Alejandro Tiana, UNED, Madrid, Spain, atiana@edu.uned.es

José Moya, Universidad de Las Palmas de Gran Canaria., C/Juan de Quesada, n° 30 Las Palmas de Gran Canaria — 35001, Spain, jmoya@dedu.ulpgc.es, http://www.ulpgc.es/index.php?pagina=jmoya.dedu&ver=inicio

Florencio Luengo, Calle Oquendo 11, urb. Acacias 12, Radazul bajo, El Rosario, cp 38019, Santa Cruz de Tenerife, Spain, atlantida.luengo@gmail.com, http://www.proyectoatlantida.net

Abstract

The concept of competence is a recent introduction into the curricula of the Spanish education system, and applies to vocational training and university, but also to basic education.
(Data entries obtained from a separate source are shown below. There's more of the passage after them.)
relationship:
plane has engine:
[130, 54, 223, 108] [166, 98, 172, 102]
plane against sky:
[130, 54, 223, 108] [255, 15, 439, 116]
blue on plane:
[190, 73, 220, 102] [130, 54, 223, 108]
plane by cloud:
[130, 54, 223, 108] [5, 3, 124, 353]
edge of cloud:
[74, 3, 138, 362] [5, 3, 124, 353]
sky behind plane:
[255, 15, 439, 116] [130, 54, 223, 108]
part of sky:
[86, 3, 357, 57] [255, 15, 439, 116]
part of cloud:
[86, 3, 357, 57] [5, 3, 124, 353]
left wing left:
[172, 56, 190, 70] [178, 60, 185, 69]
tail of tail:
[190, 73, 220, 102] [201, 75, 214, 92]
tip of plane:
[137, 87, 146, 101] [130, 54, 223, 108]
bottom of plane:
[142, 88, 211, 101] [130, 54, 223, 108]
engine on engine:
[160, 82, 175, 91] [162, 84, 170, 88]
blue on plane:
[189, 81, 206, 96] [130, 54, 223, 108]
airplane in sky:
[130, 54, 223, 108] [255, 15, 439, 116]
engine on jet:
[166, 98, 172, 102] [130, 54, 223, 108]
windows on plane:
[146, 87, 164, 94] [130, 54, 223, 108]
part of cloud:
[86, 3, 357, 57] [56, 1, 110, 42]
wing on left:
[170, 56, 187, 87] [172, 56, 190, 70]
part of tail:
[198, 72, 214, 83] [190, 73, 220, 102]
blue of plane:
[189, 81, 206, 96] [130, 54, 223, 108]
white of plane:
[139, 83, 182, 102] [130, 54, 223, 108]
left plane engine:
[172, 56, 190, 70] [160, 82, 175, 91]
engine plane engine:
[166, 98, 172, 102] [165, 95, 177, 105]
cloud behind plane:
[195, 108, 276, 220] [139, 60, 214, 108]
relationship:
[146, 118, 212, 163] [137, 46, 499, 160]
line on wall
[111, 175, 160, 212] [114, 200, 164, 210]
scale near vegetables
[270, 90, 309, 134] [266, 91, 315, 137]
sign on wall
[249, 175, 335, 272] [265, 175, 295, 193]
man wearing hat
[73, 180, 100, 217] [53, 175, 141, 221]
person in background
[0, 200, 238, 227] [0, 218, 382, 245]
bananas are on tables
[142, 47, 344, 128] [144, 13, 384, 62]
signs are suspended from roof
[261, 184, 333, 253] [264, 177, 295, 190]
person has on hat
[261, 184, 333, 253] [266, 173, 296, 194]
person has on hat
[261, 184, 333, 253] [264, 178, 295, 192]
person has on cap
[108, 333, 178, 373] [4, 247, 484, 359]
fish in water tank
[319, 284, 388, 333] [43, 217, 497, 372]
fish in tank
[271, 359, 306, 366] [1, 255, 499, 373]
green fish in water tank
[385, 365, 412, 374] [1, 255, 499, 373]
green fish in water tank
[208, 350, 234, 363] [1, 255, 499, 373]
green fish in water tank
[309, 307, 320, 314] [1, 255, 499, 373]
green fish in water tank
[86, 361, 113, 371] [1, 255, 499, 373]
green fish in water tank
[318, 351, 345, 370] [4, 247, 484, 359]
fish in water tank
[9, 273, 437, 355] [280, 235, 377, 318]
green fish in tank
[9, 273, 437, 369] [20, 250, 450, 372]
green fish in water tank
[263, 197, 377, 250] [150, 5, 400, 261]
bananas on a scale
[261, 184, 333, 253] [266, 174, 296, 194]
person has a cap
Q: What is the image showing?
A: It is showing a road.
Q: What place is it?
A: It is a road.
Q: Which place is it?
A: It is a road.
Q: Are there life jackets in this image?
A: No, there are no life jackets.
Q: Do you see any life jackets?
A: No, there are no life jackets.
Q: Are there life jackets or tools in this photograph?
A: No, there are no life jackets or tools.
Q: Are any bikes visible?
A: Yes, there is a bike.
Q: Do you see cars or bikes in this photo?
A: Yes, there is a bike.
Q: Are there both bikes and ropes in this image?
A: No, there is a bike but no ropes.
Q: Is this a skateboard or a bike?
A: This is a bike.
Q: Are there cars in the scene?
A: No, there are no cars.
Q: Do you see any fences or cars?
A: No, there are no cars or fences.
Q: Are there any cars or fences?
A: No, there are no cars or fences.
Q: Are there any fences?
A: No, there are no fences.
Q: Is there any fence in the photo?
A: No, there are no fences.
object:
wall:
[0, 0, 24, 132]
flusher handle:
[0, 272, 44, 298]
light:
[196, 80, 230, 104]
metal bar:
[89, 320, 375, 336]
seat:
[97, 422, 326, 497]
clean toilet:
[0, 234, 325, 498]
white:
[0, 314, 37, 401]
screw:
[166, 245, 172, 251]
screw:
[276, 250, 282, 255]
In both cases, the meaning and use of the term have differed, sometimes giving rise to confusion. There can be no doubt, however, that this incorporation has been of significant impact. On the one hand, it has generated considerable debate between those who consider the concept to respond to economistic arguments, removed from educational realities, and those who believe it to have a transformation potential that cannot be ignored. On the other, incorporation of the concept is leading to a series of modifications in school practices and in teaching and learning with whose consequences we are not yet acquainted. This article analyses the situation created by the introduction of key competences in Spanish compulsory education and seeks to gauge the potential this offers for improving opportunities for success at school. The authors believe that key competences are a reformulation of educational intentions, whose consequences for schools and teaching practices largely depend on the new interpretation of learning in the light of different approaches and research traditions.